OBJECTIVE:
Display each line of the items below that contains the string "bottom". Matching is case-sensitive.

Records drawn from a data source:
· · · ·

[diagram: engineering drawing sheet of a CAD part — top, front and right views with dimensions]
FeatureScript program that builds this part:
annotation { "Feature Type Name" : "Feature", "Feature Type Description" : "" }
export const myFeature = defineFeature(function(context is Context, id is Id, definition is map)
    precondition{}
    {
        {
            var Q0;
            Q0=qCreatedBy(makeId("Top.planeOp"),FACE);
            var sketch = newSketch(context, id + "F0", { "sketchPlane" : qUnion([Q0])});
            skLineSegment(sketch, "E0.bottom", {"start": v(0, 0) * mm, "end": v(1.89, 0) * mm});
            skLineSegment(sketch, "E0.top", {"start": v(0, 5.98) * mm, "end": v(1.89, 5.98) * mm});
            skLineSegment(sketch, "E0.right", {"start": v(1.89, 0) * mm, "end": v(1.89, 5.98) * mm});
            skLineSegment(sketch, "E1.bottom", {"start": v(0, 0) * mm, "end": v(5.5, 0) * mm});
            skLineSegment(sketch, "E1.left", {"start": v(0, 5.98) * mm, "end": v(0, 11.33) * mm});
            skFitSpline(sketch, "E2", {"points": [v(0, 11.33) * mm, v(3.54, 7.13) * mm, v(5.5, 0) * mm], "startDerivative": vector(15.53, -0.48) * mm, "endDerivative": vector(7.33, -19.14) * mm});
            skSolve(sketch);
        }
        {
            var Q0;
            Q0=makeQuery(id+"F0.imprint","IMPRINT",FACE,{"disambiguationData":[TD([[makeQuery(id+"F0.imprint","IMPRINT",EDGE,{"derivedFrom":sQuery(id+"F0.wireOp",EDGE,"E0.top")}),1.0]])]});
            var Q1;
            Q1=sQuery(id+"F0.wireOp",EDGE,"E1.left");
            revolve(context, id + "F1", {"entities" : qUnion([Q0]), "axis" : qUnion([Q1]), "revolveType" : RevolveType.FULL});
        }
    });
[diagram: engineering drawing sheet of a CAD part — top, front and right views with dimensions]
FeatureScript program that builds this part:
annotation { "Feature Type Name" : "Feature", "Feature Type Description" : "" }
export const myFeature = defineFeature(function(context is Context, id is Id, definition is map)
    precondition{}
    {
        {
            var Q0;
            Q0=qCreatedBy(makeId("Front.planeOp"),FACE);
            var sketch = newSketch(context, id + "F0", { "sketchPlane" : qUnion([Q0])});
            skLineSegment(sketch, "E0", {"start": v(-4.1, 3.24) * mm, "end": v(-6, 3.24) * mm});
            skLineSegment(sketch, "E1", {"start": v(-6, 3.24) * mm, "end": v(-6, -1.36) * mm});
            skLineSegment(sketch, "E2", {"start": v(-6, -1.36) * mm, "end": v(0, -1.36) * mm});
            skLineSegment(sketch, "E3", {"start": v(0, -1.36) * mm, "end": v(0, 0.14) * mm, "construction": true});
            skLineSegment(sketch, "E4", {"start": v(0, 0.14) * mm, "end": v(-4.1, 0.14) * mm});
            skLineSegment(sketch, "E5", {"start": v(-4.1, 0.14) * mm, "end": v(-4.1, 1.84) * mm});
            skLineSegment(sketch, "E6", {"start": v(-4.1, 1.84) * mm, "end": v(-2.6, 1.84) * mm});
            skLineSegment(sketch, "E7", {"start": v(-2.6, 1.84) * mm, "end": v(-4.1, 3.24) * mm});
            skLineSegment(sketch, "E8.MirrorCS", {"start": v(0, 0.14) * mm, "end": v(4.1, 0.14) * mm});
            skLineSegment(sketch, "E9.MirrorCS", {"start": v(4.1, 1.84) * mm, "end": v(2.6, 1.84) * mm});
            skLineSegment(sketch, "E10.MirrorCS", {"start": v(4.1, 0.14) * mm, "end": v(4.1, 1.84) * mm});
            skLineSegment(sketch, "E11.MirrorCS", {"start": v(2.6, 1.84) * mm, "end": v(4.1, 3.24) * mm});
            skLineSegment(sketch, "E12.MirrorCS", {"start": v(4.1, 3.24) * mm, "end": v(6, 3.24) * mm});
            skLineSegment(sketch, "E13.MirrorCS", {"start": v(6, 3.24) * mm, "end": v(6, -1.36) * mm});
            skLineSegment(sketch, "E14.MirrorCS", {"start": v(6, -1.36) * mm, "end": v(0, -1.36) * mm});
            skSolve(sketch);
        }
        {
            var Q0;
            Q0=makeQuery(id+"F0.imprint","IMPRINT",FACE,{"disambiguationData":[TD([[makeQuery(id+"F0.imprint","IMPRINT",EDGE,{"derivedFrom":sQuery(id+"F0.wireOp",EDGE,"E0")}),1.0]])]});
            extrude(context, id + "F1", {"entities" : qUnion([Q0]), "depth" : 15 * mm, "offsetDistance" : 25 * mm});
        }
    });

· · · ·

REPLY TO THE EXERCISE:
            skLineSegment(sketch, "E0.bottom", {"start": v(0, 0) * mm, "end": v(1.89, 0) * mm});
            skLineSegment(sketch, "E1.bottom", {"start": v(0, 0) * mm, "end": v(5.5, 0) * mm});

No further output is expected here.